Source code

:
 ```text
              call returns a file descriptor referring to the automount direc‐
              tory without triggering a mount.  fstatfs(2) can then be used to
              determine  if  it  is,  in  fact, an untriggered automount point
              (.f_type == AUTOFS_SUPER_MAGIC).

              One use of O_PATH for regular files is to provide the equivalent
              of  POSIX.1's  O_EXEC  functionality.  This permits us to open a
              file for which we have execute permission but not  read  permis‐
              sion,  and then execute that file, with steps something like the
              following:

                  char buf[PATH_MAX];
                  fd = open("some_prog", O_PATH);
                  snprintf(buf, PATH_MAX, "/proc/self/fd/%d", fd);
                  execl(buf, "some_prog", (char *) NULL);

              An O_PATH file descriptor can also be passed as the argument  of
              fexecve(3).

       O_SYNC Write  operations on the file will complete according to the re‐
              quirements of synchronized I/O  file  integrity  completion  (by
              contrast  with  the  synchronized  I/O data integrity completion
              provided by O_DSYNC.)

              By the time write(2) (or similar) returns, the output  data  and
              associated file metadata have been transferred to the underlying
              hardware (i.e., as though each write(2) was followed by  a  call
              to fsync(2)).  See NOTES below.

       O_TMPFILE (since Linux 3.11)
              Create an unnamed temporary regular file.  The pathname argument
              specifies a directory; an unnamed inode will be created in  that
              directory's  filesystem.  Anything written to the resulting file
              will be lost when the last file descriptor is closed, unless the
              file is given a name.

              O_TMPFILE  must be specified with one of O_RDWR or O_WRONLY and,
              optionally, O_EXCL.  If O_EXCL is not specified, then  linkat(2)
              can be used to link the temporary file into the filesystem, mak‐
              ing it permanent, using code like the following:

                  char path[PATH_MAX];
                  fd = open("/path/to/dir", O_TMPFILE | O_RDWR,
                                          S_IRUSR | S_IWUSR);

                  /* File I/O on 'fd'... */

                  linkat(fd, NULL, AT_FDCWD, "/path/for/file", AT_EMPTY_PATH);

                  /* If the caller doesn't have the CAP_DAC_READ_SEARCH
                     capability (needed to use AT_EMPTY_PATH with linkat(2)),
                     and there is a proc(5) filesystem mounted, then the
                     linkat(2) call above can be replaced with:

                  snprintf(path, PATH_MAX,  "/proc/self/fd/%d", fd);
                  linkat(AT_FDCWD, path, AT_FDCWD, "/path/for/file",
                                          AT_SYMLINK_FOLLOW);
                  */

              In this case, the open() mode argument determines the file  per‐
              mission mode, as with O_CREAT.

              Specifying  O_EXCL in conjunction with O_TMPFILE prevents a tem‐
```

_ _ _ _ _ _ _

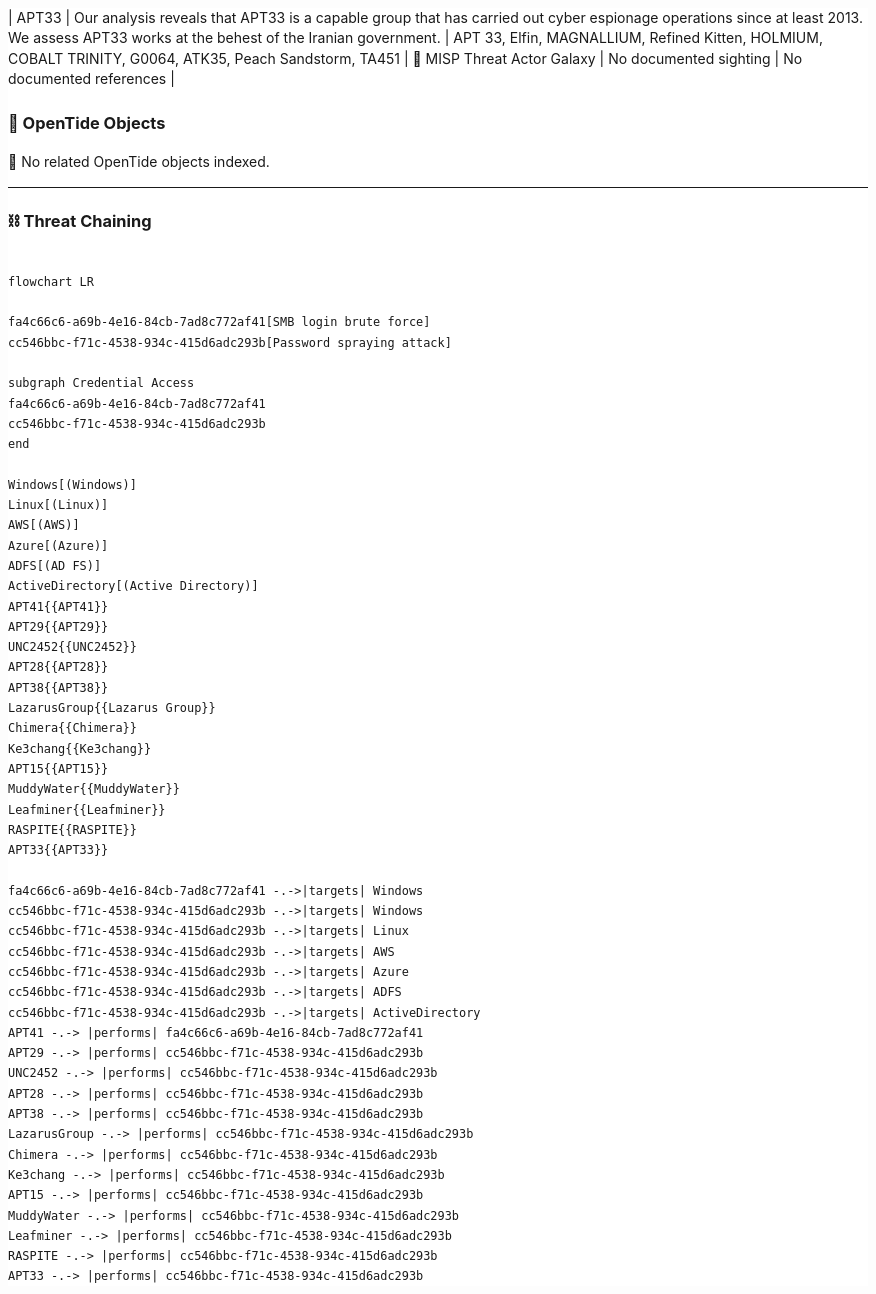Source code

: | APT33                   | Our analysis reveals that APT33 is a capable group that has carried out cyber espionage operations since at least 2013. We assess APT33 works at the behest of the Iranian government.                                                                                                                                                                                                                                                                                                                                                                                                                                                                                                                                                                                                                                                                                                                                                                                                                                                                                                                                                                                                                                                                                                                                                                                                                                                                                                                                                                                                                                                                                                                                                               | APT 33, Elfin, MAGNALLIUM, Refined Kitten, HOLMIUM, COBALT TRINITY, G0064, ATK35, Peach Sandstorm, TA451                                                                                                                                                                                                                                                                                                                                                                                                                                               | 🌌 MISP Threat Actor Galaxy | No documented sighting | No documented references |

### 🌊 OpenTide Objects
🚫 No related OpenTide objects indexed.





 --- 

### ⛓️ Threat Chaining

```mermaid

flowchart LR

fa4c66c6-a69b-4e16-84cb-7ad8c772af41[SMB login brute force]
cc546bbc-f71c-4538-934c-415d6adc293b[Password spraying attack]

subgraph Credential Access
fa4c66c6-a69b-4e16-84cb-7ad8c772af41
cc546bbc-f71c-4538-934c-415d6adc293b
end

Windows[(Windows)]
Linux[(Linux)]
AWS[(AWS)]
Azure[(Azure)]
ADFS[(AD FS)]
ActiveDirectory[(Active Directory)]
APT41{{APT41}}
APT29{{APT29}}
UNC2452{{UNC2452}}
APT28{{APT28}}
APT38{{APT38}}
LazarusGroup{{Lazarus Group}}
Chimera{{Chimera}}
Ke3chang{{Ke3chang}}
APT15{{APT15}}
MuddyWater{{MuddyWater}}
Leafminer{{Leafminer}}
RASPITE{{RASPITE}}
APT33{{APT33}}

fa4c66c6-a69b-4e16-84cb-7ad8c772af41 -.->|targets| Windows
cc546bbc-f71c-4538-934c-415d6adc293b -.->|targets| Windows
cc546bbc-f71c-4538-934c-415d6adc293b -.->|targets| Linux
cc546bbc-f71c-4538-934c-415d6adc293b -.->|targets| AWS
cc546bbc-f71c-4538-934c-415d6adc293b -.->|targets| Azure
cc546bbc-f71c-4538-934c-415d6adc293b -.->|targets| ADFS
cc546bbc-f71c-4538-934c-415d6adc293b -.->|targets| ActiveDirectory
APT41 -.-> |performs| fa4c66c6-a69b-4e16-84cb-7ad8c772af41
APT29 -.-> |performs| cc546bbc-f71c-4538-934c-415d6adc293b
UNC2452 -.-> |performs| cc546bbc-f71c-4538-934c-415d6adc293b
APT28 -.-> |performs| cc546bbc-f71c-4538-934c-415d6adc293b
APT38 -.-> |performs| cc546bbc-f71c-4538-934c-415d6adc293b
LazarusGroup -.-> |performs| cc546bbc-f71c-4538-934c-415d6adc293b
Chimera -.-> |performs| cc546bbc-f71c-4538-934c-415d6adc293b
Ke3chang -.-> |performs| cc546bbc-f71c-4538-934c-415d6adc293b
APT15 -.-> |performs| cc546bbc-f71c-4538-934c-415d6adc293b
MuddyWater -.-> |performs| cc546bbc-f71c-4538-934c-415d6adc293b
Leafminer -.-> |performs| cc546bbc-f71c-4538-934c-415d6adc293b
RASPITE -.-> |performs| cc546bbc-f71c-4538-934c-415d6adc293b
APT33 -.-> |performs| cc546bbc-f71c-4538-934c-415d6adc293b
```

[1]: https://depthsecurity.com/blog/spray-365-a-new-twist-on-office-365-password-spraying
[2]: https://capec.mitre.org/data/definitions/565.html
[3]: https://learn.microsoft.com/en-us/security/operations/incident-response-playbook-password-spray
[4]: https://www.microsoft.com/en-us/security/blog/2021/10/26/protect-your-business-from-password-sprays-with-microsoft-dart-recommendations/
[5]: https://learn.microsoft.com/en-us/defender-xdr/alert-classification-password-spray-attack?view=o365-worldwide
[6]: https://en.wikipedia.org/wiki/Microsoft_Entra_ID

_ _ _ _ _ _ _

Your assignment: Lines holding the word "regular" are the answer; copy every one from the records above.

Reply:
              One use of O_PATH for regular files is to provide the equivalent
              Create an unnamed temporary regular file.  The pathname argument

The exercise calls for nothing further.